TEXT.
Since we have zero info about the original requester, I am indeed guessing 
here. 
That can often be a bad thing to do. My *guess* is that this is somebody who
simply wants a working device. If so, there are a lot of bumps in the road that
they need to understand. If the answer is “I want a simple NTP server that is 
setup 
and forget”, this is probably not the way to go. 

Bob

 On May 1, 2015, at 9:55 PM, paul swed paulsw...@gmail.com wrote:
 
 Bob brings up all the additional details that are the reality of dealing
 with teh older gear. Especially the date offsets because of the 1024 week
 cycle. That is a real pain.
 But the reason to spend time on something like this is to understand
 something and to learn.
 I picked up the austron 2000 gps because it was a useful rack mount box.
 Then realized some of its unique qualities. That was the driver for
 reviving it.
 I was lucky that I was able to obtain some operational data and then later
 schematics. BUT it was still a heck of a reverse engineering and adapting
 process.

SUPPLIED INFORMATION.

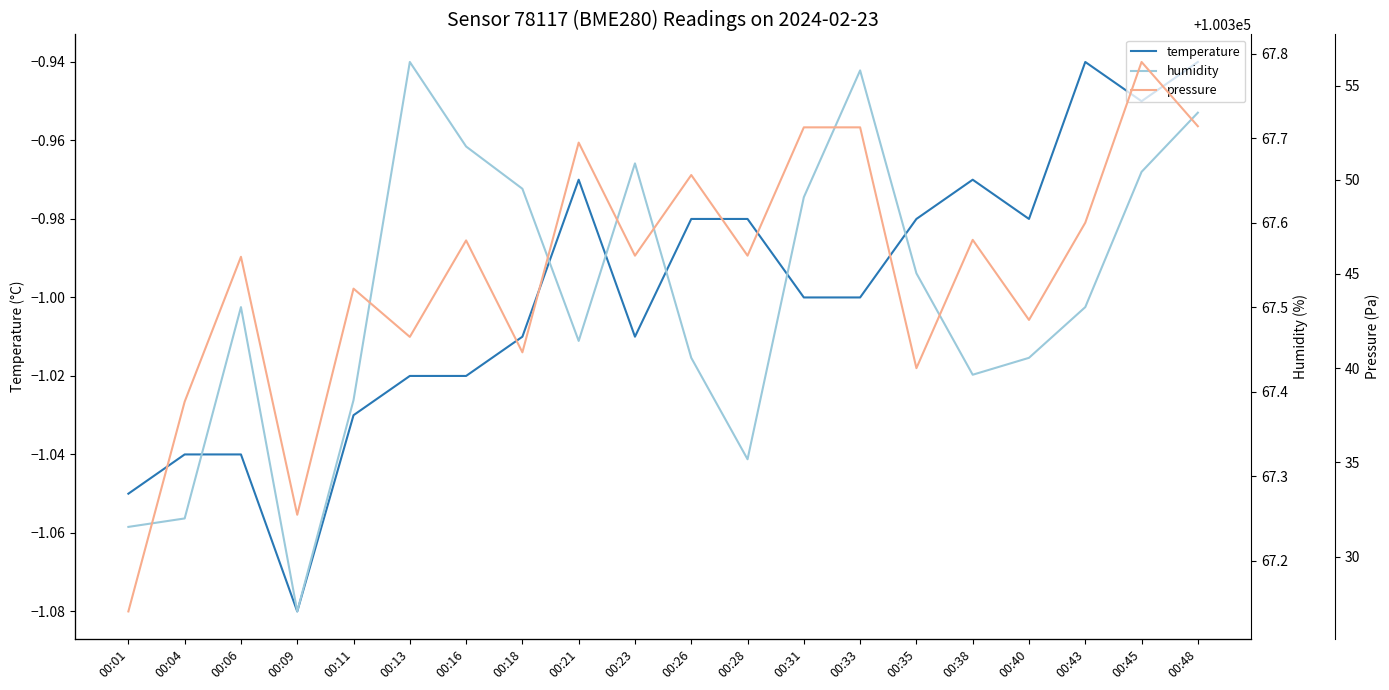

At which label does temperature first exceed -1?

00:21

TASK PROMPT. Translate this sentence from the email thread into Spanish: "But the reason to spend time on something like this is to understand something and to learn."

SOLUTION TO THIS EXERCISE. Pero la razón para dedicar tiempo a algo así es entender algo y aprender.